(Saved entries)
--------------------------------------------------

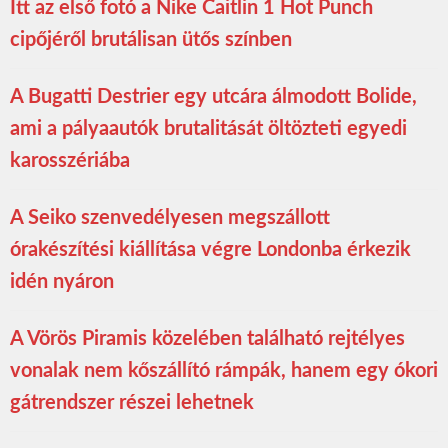
Itt az első fotó a Nike Caitlin 1 Hot Punch
cipőjéről brutálisan ütős színben
A Bugatti Destrier egy utcára álmodott Bolide,
ami a pályaautók brutalitását öltözteti egyedi
karosszériába
A Seiko szenvedélyesen megszállott
órakészítési kiállítása végre Londonba érkezik
idén nyáron
A Vörös Piramis közelében található rejtélyes
vonalak nem kőszállító rámpák, hanem egy ókori
gátrendszer részei lehetnek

--------------------------------------------------

_WORK INSTRUCTION_
Give back the data exactly, with no images.

_EXERCISE RESPONSE_
Itt az első fotó a Nike Caitlin 1 Hot Punch
cipőjéről brutálisan ütős színben
A Bugatti Destrier egy utcára álmodott Bolide,
ami a pályaautók brutalitását öltözteti egyedi
karosszériába
A Seiko szenvedélyesen megszállott
órakészítési kiállítása végre Londonba érkezik
idén nyáron
A Vörös Piramis közelében található rejtélyes
vonalak nem kőszállító rámpák, hanem egy ókori
gátrendszer részei lehetnek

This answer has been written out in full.